(Beginning of Given data)

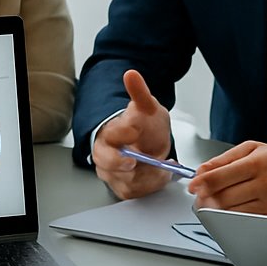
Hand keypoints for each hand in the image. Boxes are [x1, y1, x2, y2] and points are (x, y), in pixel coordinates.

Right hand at [92, 71, 174, 200]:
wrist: (147, 144)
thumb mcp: (147, 107)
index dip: (122, 132)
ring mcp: (113, 173)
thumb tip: (131, 74)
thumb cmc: (144, 126)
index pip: (110, 133)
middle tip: (134, 161)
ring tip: (161, 165)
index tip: (134, 129)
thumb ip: (139, 93)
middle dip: (120, 163)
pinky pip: (134, 191)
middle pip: (105, 162)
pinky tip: (159, 174)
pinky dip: (149, 185)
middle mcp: (106, 155)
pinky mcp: (123, 187)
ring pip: (123, 179)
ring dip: (145, 174)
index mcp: (110, 133)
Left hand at [187, 142, 266, 217]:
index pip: (219, 177)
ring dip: (216, 211)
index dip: (200, 183)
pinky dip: (233, 218)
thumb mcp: (254, 149)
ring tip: (212, 205)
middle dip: (205, 200)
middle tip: (199, 199)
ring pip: (232, 212)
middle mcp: (266, 182)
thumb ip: (225, 159)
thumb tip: (201, 171)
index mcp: (258, 162)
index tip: (192, 186)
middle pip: (223, 198)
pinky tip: (230, 211)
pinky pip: (247, 221)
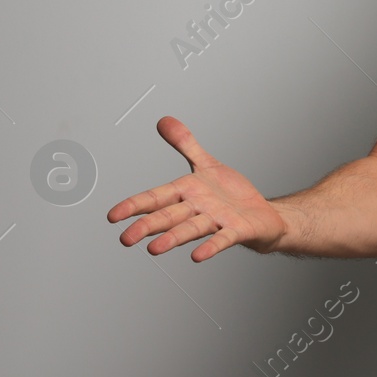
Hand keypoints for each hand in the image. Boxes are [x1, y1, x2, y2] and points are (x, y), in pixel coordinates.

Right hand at [107, 116, 288, 261]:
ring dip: (173, 238)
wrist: (264, 215)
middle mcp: (198, 209)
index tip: (112, 216)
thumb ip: (185, 144)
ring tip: (154, 249)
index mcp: (187, 193)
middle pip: (168, 217)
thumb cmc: (232, 195)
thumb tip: (164, 121)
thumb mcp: (207, 164)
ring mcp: (217, 221)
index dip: (134, 205)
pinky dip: (211, 246)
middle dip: (147, 226)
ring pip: (191, 228)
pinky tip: (198, 256)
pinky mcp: (237, 230)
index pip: (156, 198)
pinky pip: (223, 239)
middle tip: (126, 239)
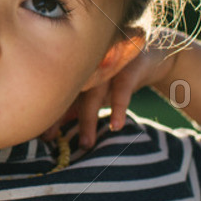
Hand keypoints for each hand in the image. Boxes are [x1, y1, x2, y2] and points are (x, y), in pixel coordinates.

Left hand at [42, 28, 187, 149]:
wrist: (156, 56)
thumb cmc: (118, 76)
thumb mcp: (98, 91)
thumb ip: (76, 105)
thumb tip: (52, 129)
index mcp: (78, 66)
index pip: (60, 90)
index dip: (51, 112)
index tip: (44, 136)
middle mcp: (90, 61)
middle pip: (71, 90)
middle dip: (61, 116)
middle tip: (54, 140)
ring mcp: (109, 60)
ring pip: (95, 91)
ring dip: (89, 119)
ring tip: (86, 143)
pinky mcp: (131, 63)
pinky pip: (123, 87)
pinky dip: (118, 107)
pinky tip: (116, 126)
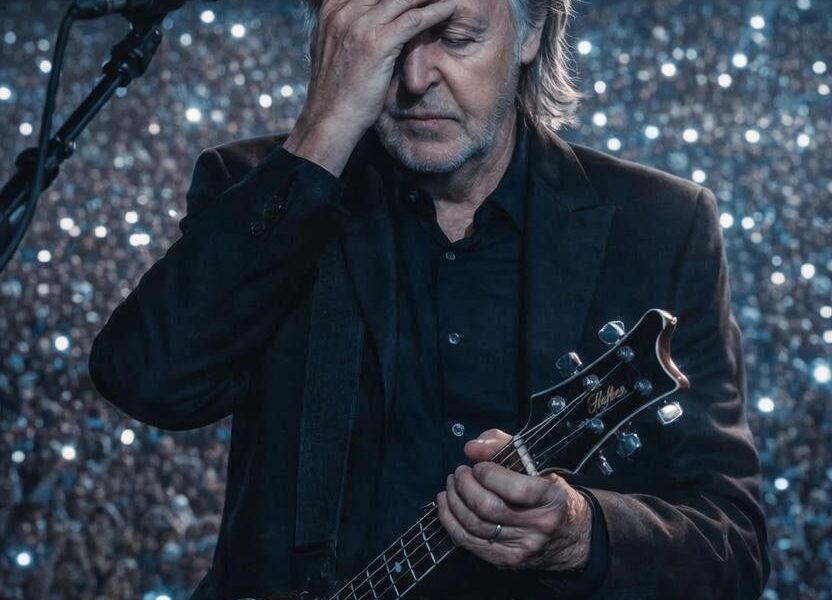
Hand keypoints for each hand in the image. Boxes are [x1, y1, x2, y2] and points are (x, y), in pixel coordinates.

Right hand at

(End of Given data)

- **Assignment**: The answer should contain only the lines from the beginning of the material above through the line with "pinky mcp: (123, 187)", retyped exactly, with the pictures removed.

- **Result of this exercise**:
Hand keypoints for each hand in the image. Boxes are [x1, y1, x2, y2] and points are (x, y), in pixel coordinates.

Right hand at [92, 71, 174, 200]:
wrist: (147, 144)
thumb mcp: (147, 107)
index dip: (122, 132)
ring mcp: (113, 173)
thumb tip: (131, 74)
thumb cmc: (144, 126)
index pip: (110, 133)
middle tip: (134, 161)
ring tip: (161, 165)
index tip: (134, 129)
thumb ip: (139, 93)
middle dip: (120, 163)
pinky pip: (134, 191)
middle pip: (105, 162)
pinky tip: (159, 174)
pinky dip: (149, 185)
middle mcp: (106, 155)
pinky mcp: (123, 187)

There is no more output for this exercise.